With the relocation of food processing factories, new jobs were created in rural Minnesota. Yet, towns had difficulty filling these jobs because they are low paying and unappealing, and because they often entail dangerous working conditions. As a result, in the 1980s food processing companies began to recruit migrants to fill their demand for workers. Little knowledge of English is necessary to work in food processing factories, which makes the jobs attractive to the poorest and least educated Latinos.

Besides participating in Minnesota’s rural food processing industry, Latinos continue to work on the farms. A report by the Wilder Research Center estimated that in 2003 there were between 1,200 and 10,000 migrant farmworkers in Minnesota.10 These numbers only include those who are actually working in the fields that is, they exclude family members accompanying the workers.

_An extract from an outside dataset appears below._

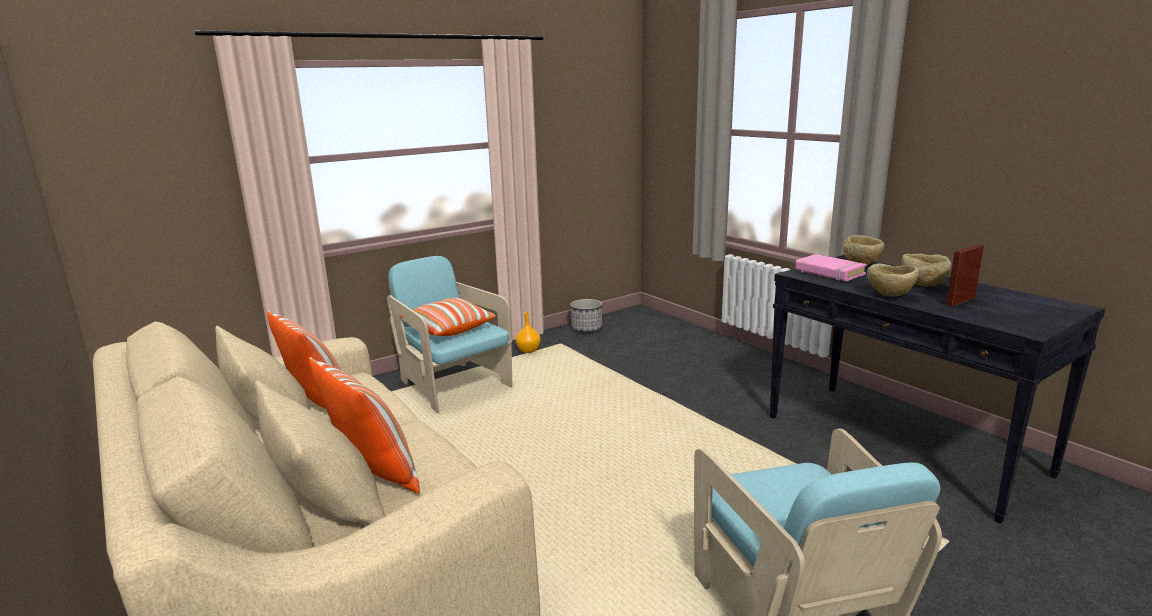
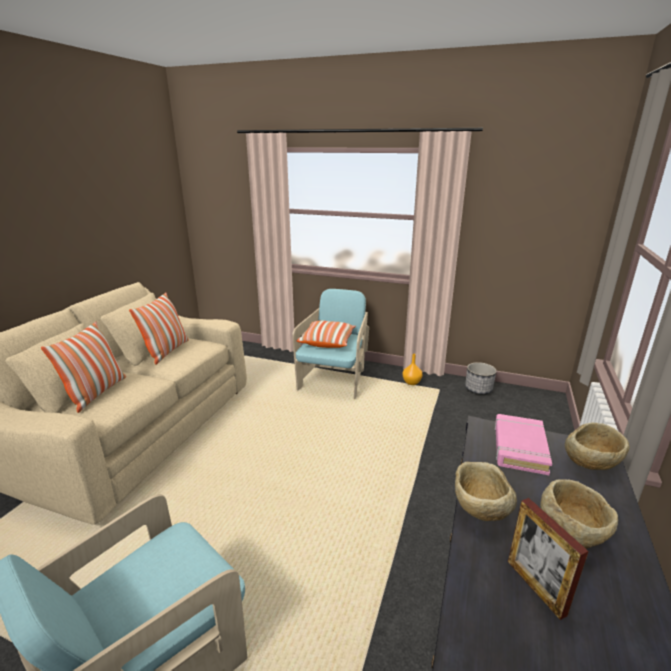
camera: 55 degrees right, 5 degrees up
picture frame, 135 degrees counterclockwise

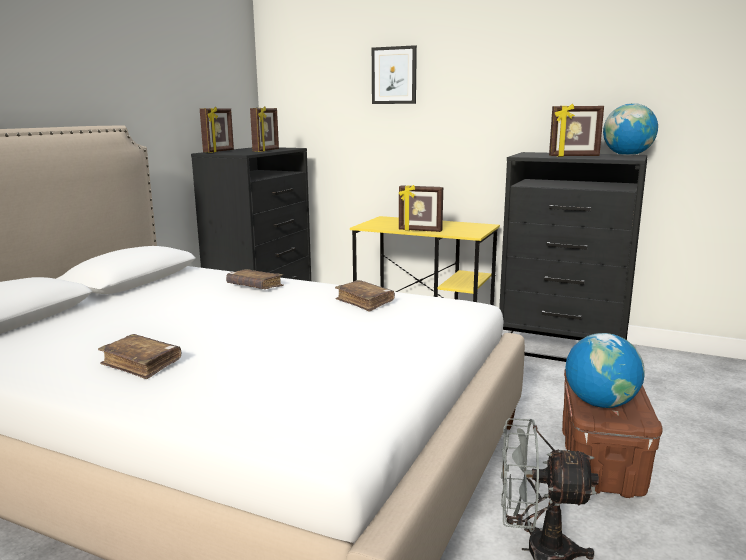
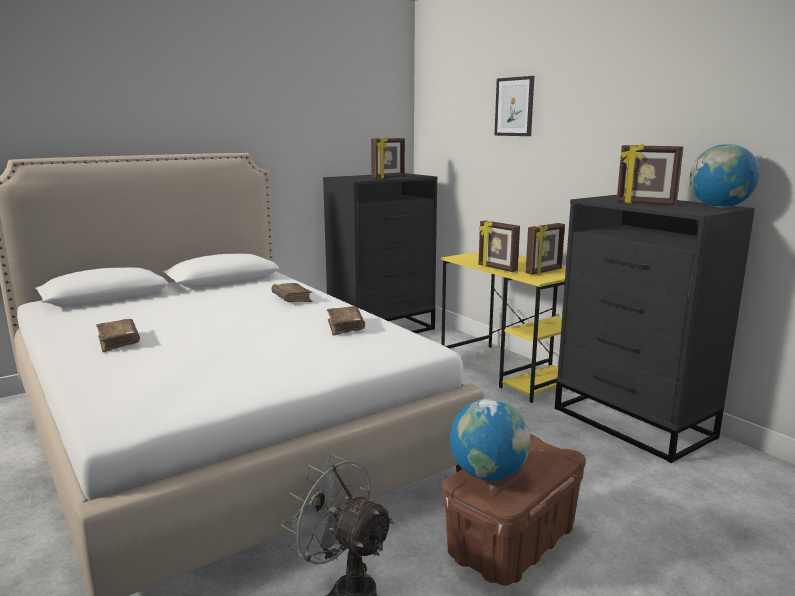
camera: 30 degrees right, 0 degrees up
picture frame (no. 1 from left in the first image) → picture frame (no. 3 from left), shifted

As was the case in the early 1900s, when Mexicans and Tejanos first came to Minnesota to work in the sugar beet fields, life for contemporary migrant farmworkers is difficult, and exploitation is common. Workers are hard pressed to meet even their most basic needs. Housing is a good example. Few employers provide housing for their migrant workers. In 2002 a study of migrant housing in southern Minnesota by the Hispanic Advocacy and Community Empowerment through Research

(HACER), at the University of Minnesota, found that housing is such a great problem that some migrants resort to living in their cars.11 When the option is available, workers commonly choose to live in employer-provided barracks, which are essentially mobile trailers. Still, living conditions in these trailers are far from ideal. Up to 15 workers live in a single gender-segregated trailer, many of which do not have bathrooms. Other housing options include mobile homes or hotels. Migrant living conditions are substandard across the board. In addition, Latinos report persistent discrimination when trying to find housing on the private market.

Many migrant farmworkers must piece together work to make ends meet. This means that they often work in both agriculture and industry. Most have to commute to the workplace. Because employers do not provide transportation, workers must have access to a car. HACER reports that the average commute by workers in southern Minnesota is six miles, and that this distance between home and work adds to the costs and challenges of migrant life.

As a result of the massive influx of Latino workers into the poultry, meat, and food processing industries, scholars and policy makers have been paying the industry much attention.12 Researchers have found that dangerous working conditions, low pay, and labor abuse are common among migrant workers in Minnesota. Research also reveals that Latino workers especially those who move to small towns that don’t have a history of non-European migration commonly face discrimination that permeates their work and social lives.